Chart comprehension data:
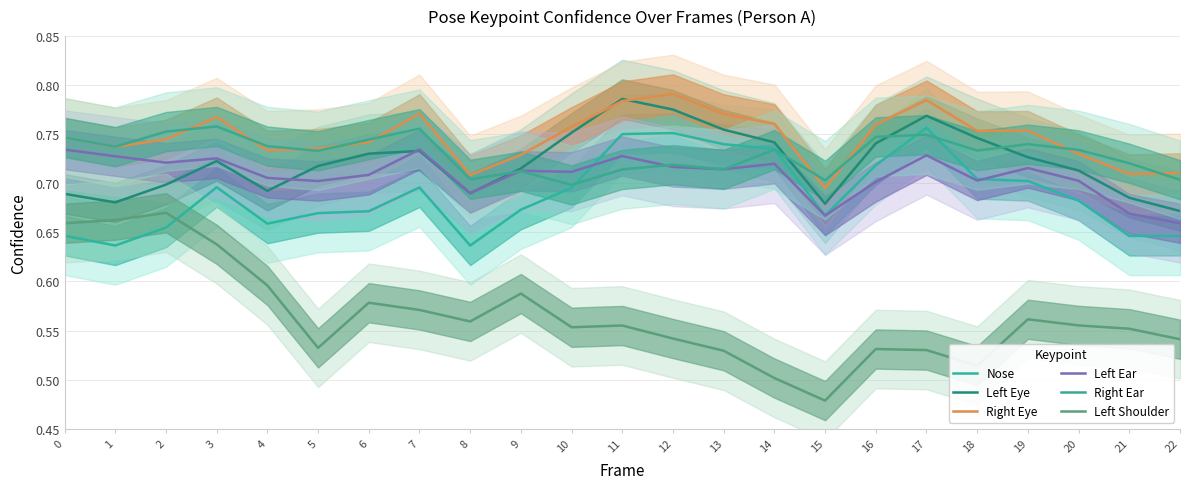

Reading left to right, extract all data points from this chart.

Nose: 0=0.6	1=0.6	2=0.7	3=0.7	4=0.7	5=0.7	6=0.7	7=0.7	8=0.6	9=0.7	10=0.7	11=0.8	12=0.8	13=0.7	14=0.7	15=0.7	16=0.7	17=0.8	18=0.7	19=0.7	20=0.7	21=0.6	22=0.6
Left Eye: 0=0.7	1=0.7	2=0.7	3=0.7	4=0.7	5=0.7	6=0.7	7=0.7	8=0.7	9=0.7	10=0.8	11=0.8	12=0.8	13=0.8	14=0.7	15=0.7	16=0.7	17=0.8	18=0.7	19=0.7	20=0.7	21=0.7	22=0.7
Right Eye: 0=0.7	1=0.7	2=0.7	3=0.8	4=0.7	5=0.7	6=0.7	7=0.8	8=0.7	9=0.7	10=0.8	11=0.8	12=0.8	13=0.8	14=0.8	15=0.7	16=0.8	17=0.8	18=0.8	19=0.8	20=0.7	21=0.7	22=0.7
Left Ear: 0=0.7	1=0.7	2=0.7	3=0.7	4=0.7	5=0.7	6=0.7	7=0.7	8=0.7	9=0.7	10=0.7	11=0.7	12=0.7	13=0.7	14=0.7	15=0.7	16=0.7	17=0.7	18=0.7	19=0.7	20=0.7	21=0.7	22=0.7
Right Ear: 0=0.7	1=0.7	2=0.8	3=0.8	4=0.7	5=0.7	6=0.7	7=0.8	8=0.7	9=0.7	10=0.7	11=0.7	12=0.7	13=0.7	14=0.7	15=0.7	16=0.7	17=0.7	18=0.7	19=0.7	20=0.7	21=0.7	22=0.7
Left Shoulder: 0=0.7	1=0.7	2=0.7	3=0.6	4=0.6	5=0.5	6=0.6	7=0.6	8=0.6	9=0.6	10=0.6	11=0.6	12=0.5	13=0.5	14=0.5	15=0.5	16=0.5	17=0.5	18=0.5	19=0.6	20=0.6	21=0.6	22=0.5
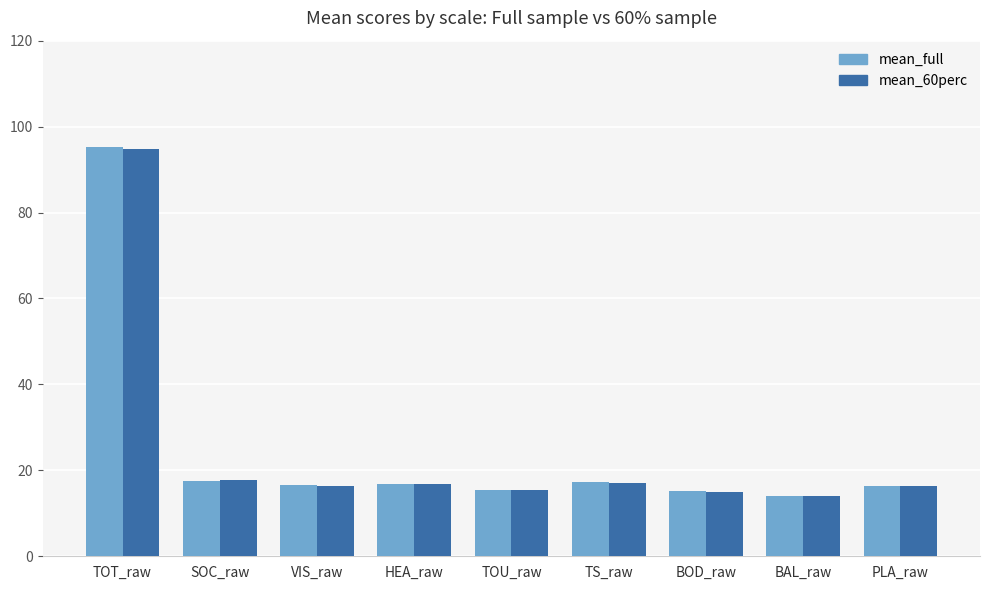

The mean_60perc series shows 17.8 at SOC_raw. True or false?

True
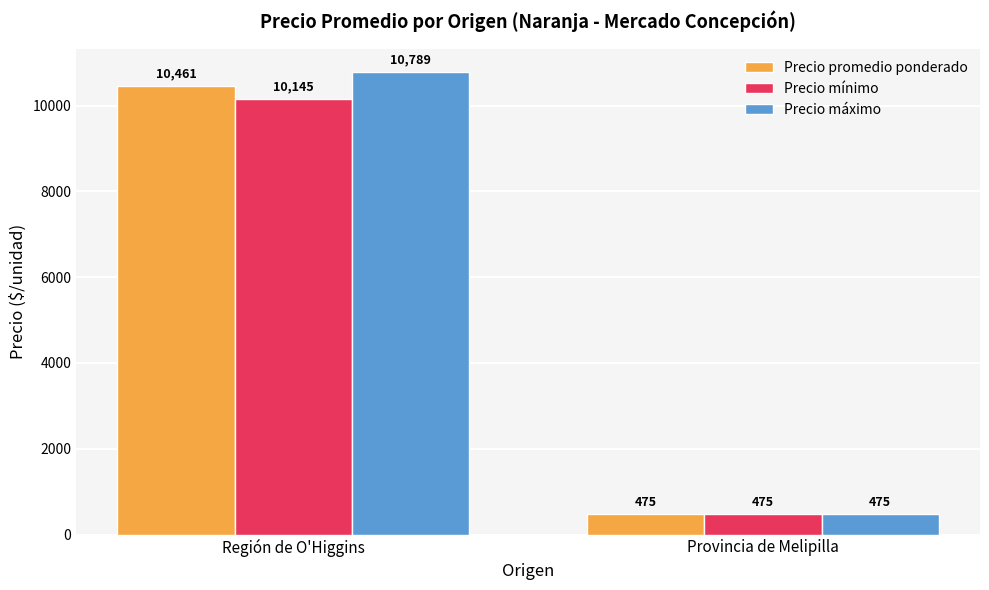

Which category has the highest value across all series?

Región de O'Higgins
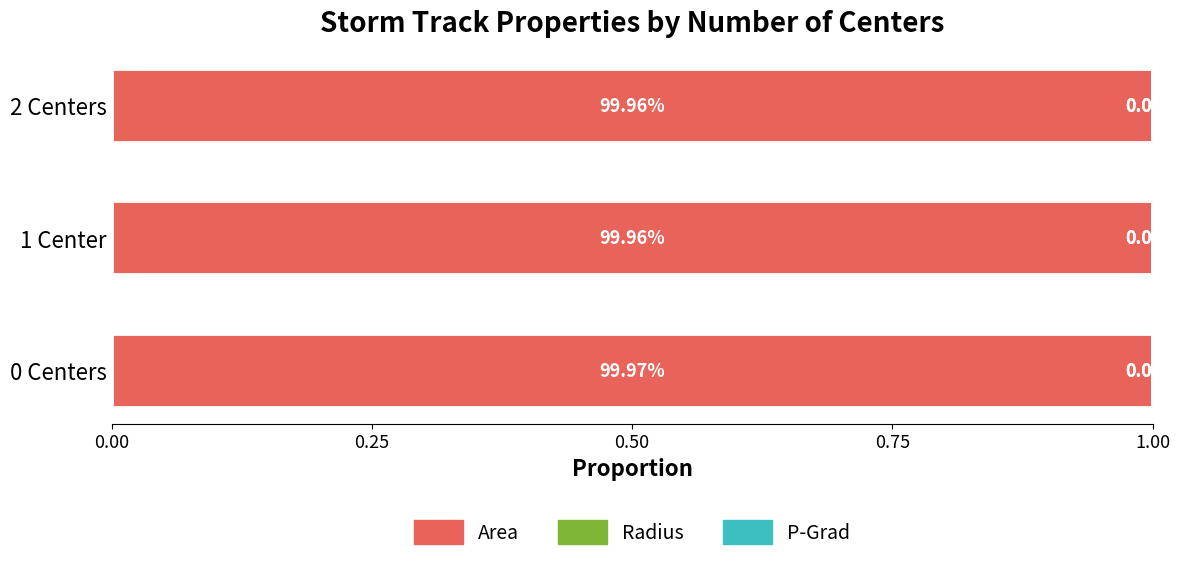

What is the total value across all series at 1 Center?

1.0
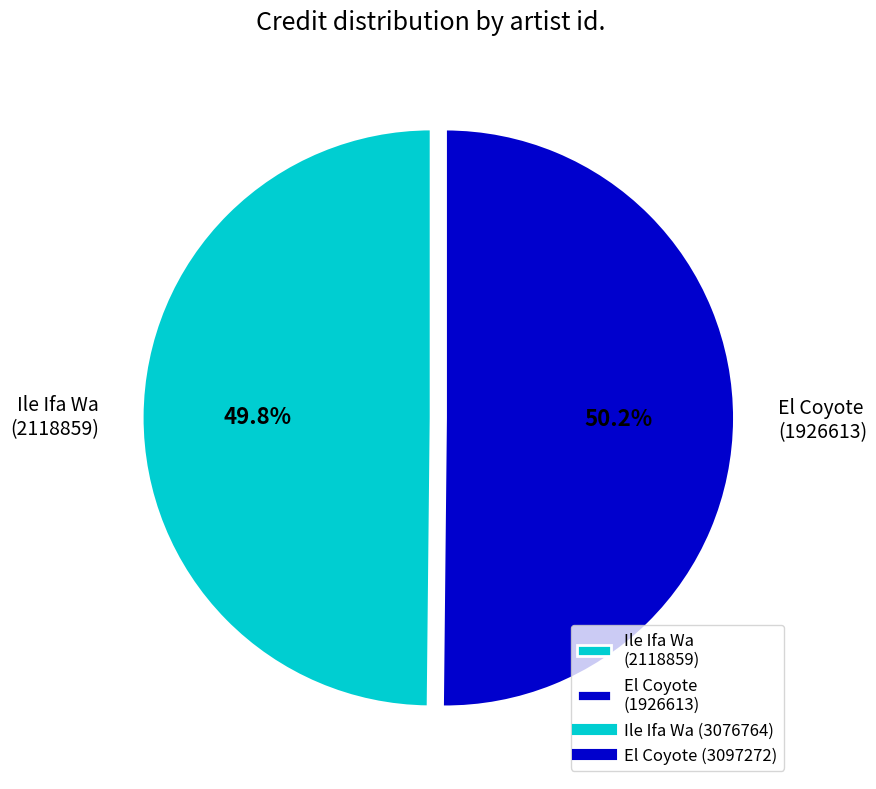

To the nearest percent, what is the average slice percentage?

50%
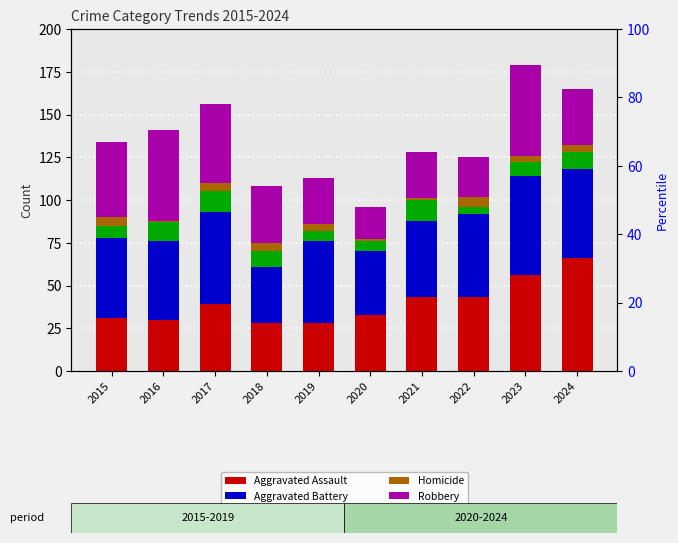

Is the value of Aggravated Battery at 2022 greater than the value of Criminal Sexual Assault at 2015?

Yes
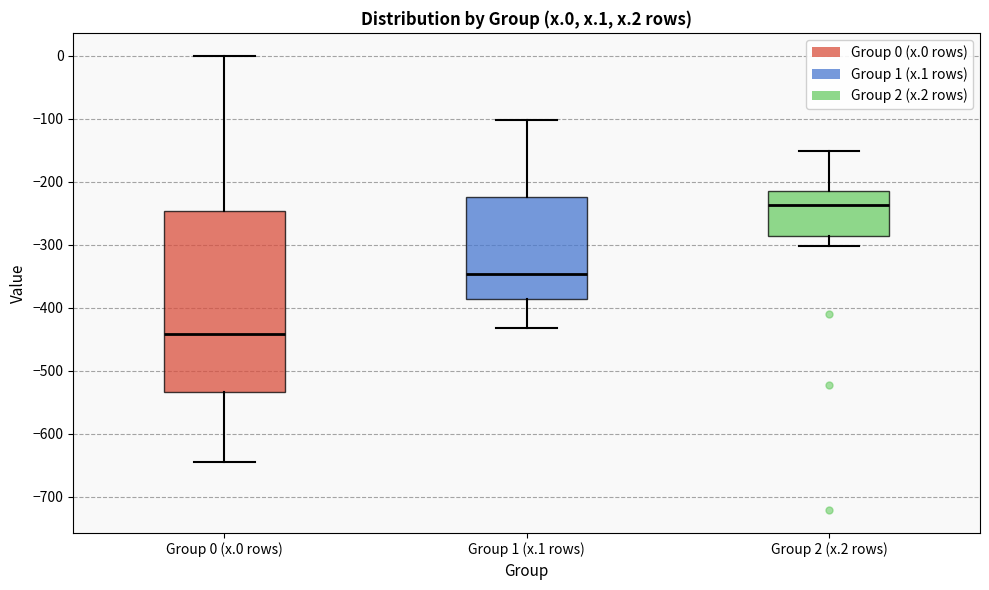

Where does the median line of the box for Group 1 (x.1 rows) sit on the y-axis? The values are not printed on the chart, so give them approximately, as read against the axis.

-350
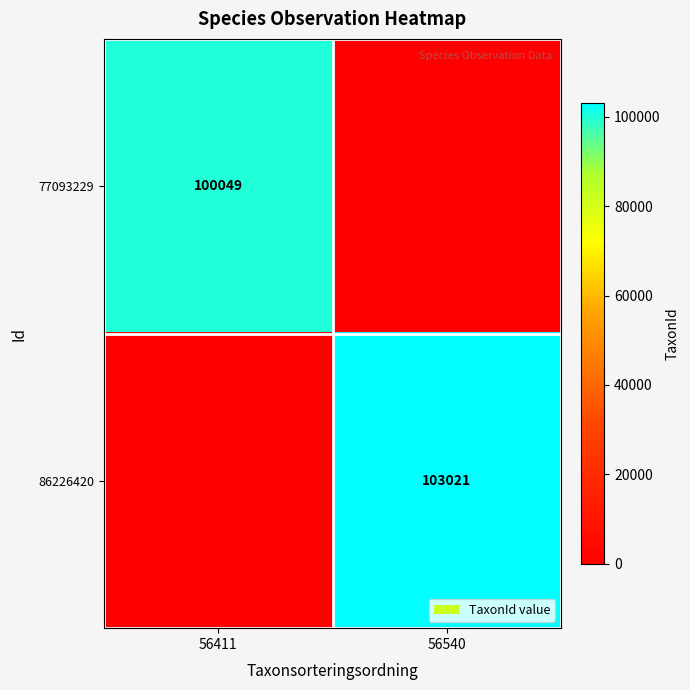

The 86226420 series shows 103021 at 56540. True or false?

True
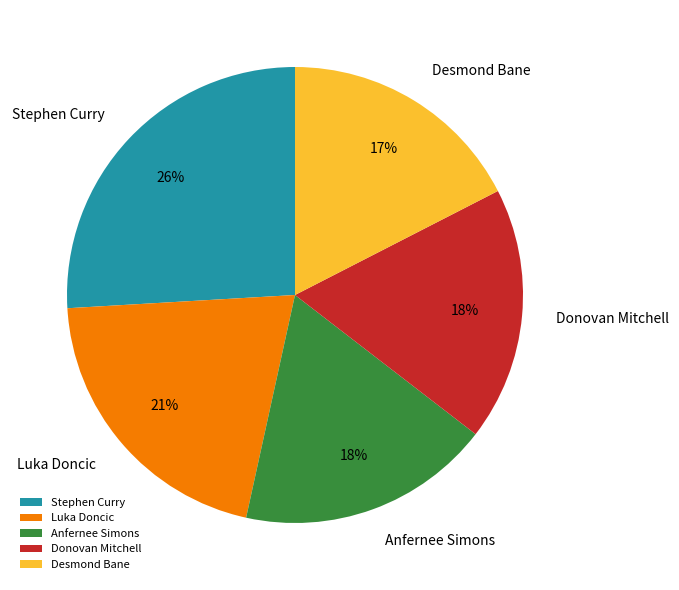

Is it true that Donovan Mitchell is 18% of the pie?

True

* [EXERCISE PROMPT]: Find each line in the entries above that contains the word "shows", and copy those lines out in full.

* [RESPONSE TO THIS TASK]:
The mean_60perc series shows 17.8 at SOC_raw. True or false?
The 86226420 series shows 103021 at 56540. True or false?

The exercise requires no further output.